Restate all entries exactly.

Start of STORED DATA

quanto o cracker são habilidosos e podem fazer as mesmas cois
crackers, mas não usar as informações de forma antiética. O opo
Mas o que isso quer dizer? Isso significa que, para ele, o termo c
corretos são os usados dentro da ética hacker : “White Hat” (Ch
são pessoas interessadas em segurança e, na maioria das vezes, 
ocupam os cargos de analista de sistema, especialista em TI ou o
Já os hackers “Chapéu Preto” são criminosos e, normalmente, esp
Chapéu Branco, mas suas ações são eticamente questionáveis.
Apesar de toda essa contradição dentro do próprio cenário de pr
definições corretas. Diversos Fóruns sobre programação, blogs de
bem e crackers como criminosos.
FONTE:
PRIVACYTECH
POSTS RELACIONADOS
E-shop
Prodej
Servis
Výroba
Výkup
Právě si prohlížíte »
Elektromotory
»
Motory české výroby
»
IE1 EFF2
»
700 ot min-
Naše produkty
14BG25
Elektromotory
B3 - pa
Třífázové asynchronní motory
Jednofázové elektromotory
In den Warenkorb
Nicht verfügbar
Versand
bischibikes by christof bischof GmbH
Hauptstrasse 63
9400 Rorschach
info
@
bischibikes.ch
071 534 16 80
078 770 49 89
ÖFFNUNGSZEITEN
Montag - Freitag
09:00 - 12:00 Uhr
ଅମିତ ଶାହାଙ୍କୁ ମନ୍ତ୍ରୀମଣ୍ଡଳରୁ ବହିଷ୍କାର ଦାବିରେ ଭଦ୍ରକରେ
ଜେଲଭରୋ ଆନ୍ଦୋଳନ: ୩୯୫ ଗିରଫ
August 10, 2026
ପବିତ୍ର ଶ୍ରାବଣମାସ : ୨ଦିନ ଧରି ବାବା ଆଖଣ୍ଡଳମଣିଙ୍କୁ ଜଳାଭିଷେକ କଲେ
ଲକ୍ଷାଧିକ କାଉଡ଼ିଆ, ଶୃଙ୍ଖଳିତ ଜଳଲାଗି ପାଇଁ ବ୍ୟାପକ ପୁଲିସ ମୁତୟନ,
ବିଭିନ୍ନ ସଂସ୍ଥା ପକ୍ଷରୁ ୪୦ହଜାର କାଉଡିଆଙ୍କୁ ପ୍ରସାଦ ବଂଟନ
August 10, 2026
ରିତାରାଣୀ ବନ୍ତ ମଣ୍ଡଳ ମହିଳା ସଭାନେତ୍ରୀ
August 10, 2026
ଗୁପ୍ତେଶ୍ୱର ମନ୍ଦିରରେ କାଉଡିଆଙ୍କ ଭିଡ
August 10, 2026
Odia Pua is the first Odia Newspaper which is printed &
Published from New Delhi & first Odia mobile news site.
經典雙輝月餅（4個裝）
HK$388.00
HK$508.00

End of STORED DATA

SOLVED PROBLEM:
quanto o cracker são habilidosos e podem fazer as mesmas cois
crackers, mas não usar as informações de forma antiética. O opo
Mas o que isso quer dizer? Isso significa que, para ele, o termo c
corretos são os usados dentro da ética hacker : “White Hat” (Ch
são pessoas interessadas em segurança e, na maioria das vezes, 
ocupam os cargos de analista de sistema, especialista em TI ou o
Já os hackers “Chapéu Preto” são criminosos e, normalmente, esp
Chapéu Branco, mas suas ações são eticamente questionáveis.
Apesar de toda essa contradição dentro do próprio cenário de pr
definições corretas. Diversos Fóruns sobre programação, blogs de
bem e crackers como criminosos.
FONTE:
PRIVACYTECH
POSTS RELACIONADOS
E-shop
Prodej
Servis
Výroba
Výkup
Právě si prohlížíte »
Elektromotory
»
Motory české výroby
»
IE1 EFF2
»
700 ot min-
Naše produkty
14BG25
Elektromotory
B3 - pa
Třífázové asynchronní motory
Jednofázové elektromotory
In den Warenkorb
Nicht verfügbar
Versand
bischibikes by christof bischof GmbH
Hauptstrasse 63
9400 Rorschach
info
@
bischibikes.ch
071 534 16 80
078 770 49 89
ÖFFNUNGSZEITEN
Montag - Freitag
09:00 - 12:00 Uhr
ଅମିତ ଶାହାଙ୍କୁ ମନ୍ତ୍ରୀମଣ୍ଡଳରୁ ବହିଷ୍କାର ଦାବିରେ ଭଦ୍ରକରେ
ଜେଲଭରୋ ଆନ୍ଦୋଳନ: ୩୯୫ ଗିରଫ
August 10, 2026
ପବିତ୍ର ଶ୍ରାବଣମାସ : ୨ଦିନ ଧରି ବାବା ଆଖଣ୍ଡଳମଣିଙ୍କୁ ଜଳାଭିଷେକ କଲେ
ଲକ୍ଷାଧିକ କାଉଡ଼ିଆ, ଶୃଙ୍ଖଳିତ ଜଳଲାଗି ପାଇଁ ବ୍ୟାପକ ପୁଲିସ ମୁତୟନ,
ବିଭିନ୍ନ ସଂସ୍ଥା ପକ୍ଷରୁ ୪୦ହଜାର କାଉଡିଆଙ୍କୁ ପ୍ରସାଦ ବଂଟନ
August 10, 2026
ରିତାରାଣୀ ବନ୍ତ ମଣ୍ଡଳ ମହିଳା ସଭାନେତ୍ରୀ
August 10, 2026
ଗୁପ୍ତେଶ୍ୱର ମନ୍ଦିରରେ କାଉଡିଆଙ୍କ ଭିଡ
August 10, 2026
Odia Pua is the first Odia Newspaper which is printed &
Published from New Delhi & first Odia mobile news site.
經典雙輝月餅（4個裝）
HK$388.00
HK$508.00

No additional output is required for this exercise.